■ What is being asked
Search the data below for the string "down" and copy all lines where it shows up.

■ Information supplied
○ ○ ○ ○ ○

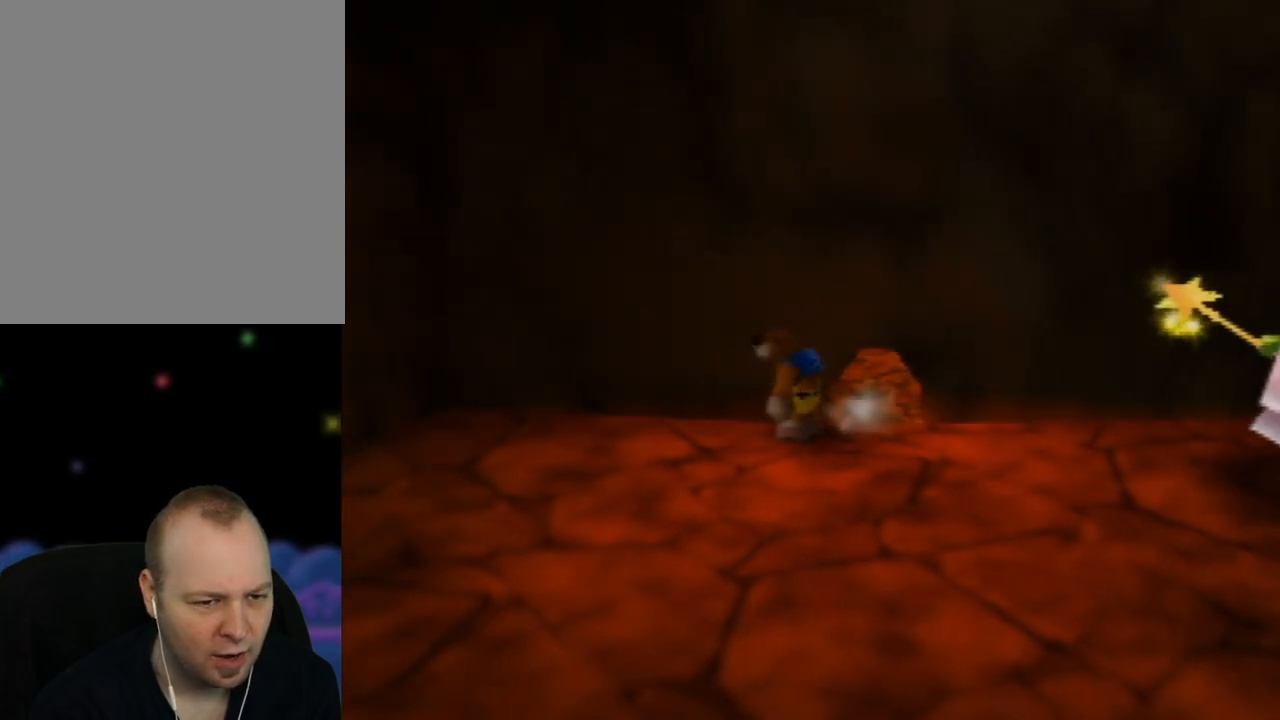
{"buttons": ["Z"], "left_stick": "up-right", "events": [[17, "left_stick", "down-right"], [133, "left_stick", "right"], [300, "left_stick", "up-right"]]}
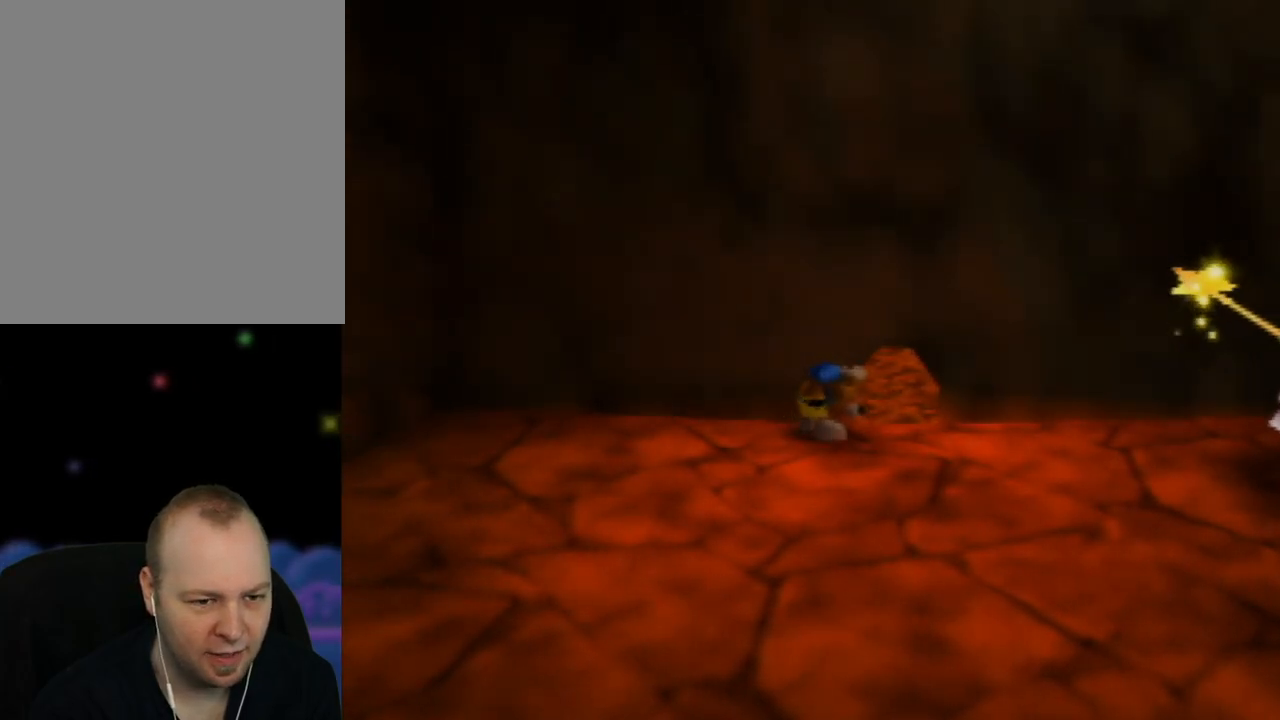
{"buttons": [], "left_stick": "up-left", "events": [[33, "Z", "up"], [350, "left_stick", "up"], [500, "left_stick", "up-left"]]}
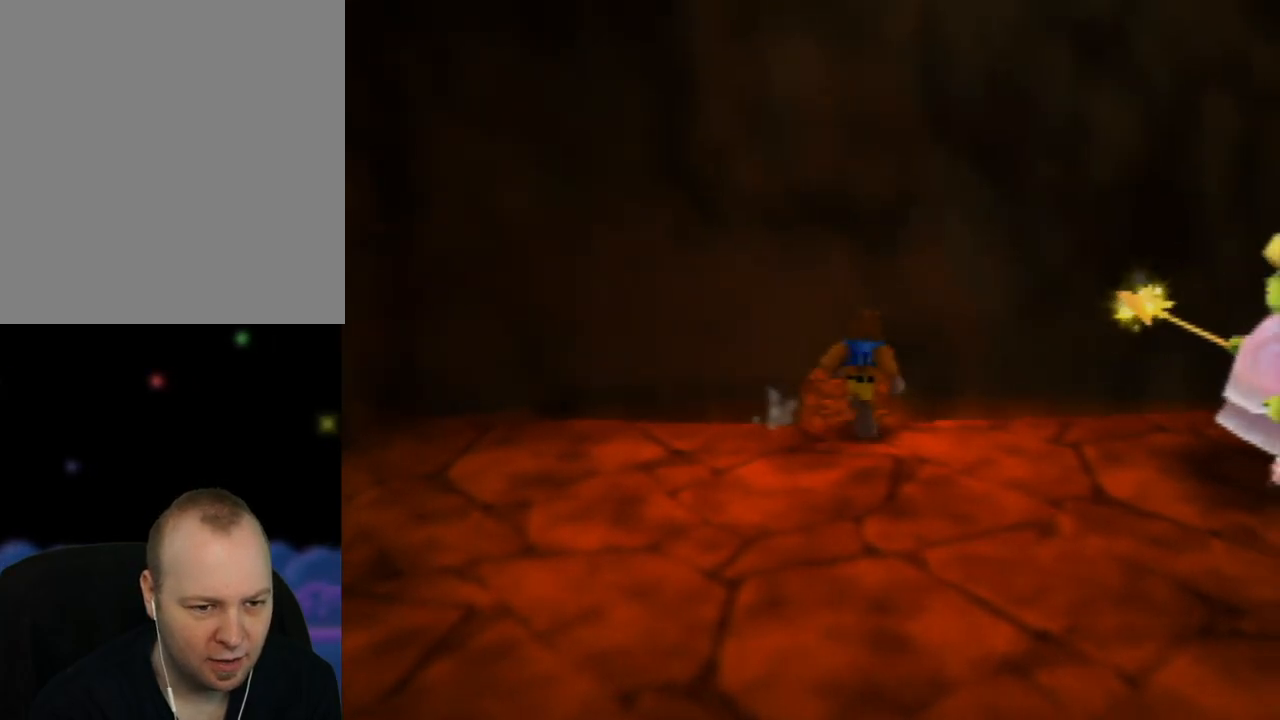
{"buttons": ["Z"], "left_stick": "up", "events": [[233, "left_stick", "up"], [300, "Z", "down"]]}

○ ○ ○ ○ ○

■ Answer section
{"buttons": ["Z"], "left_stick": "up-right", "events": [[17, "left_stick", "down-right"], [133, "left_stick", "right"], [300, "left_stick", "up-right"]]}
{"buttons": ["Z"], "left_stick": "up", "events": [[233, "left_stick", "up"], [300, "Z", "down"]]}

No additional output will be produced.